*What to do*. Ignoring the pictures, repeat every entry below exactly as it appears.

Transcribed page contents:
-- Opening Marker --
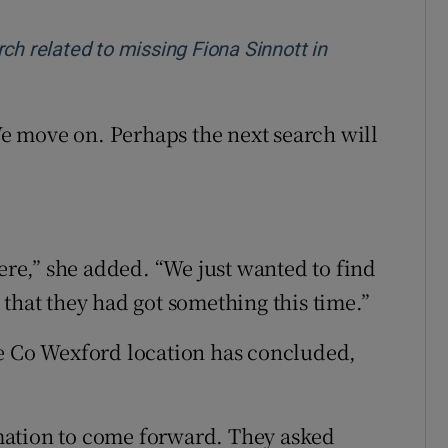
ch related to missing Fiona Sinnott in
 We move on. Perhaps the next search will
were,” she added. “We just wanted to find
that they had got something this time.”
he Co Wexford location has concluded,
mation to come forward. They asked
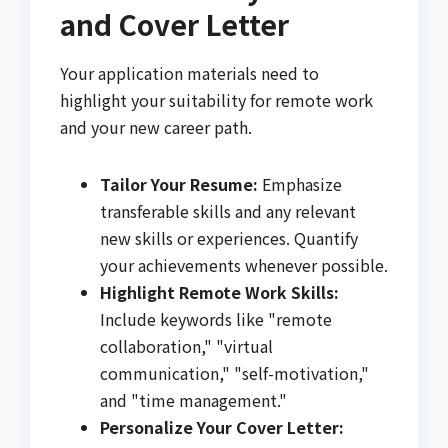
and Cover Letter
Your application materials need to
highlight your suitability for remote work
and your new career path.
Tailor Your Resume:
Emphasize
transferable skills and any relevant
new skills or experiences. Quantify
your achievements whenever possible.
Highlight Remote Work Skills:
Include keywords like "remote
collaboration," "virtual
communication," "self-motivation,"
and "time management."
Personalize Your Cover Letter:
-- Closing Marker --
*Reply*.
ch related to missing Fiona Sinnott in
 We move on. Perhaps the next search will
were,” she added. “We just wanted to find
that they had got something this time.”
he Co Wexford location has concluded,
mation to come forward. They asked
and Cover Letter
Your application materials need to
highlight your suitability for remote work
and your new career path.
Tailor Your Resume:
Emphasize
transferable skills and any relevant
new skills or experiences. Quantify
your achievements whenever possible.
Highlight Remote Work Skills:
Include keywords like "remote
collaboration," "virtual
communication," "self-motivation,"
and "time management."
Personalize Your Cover Letter:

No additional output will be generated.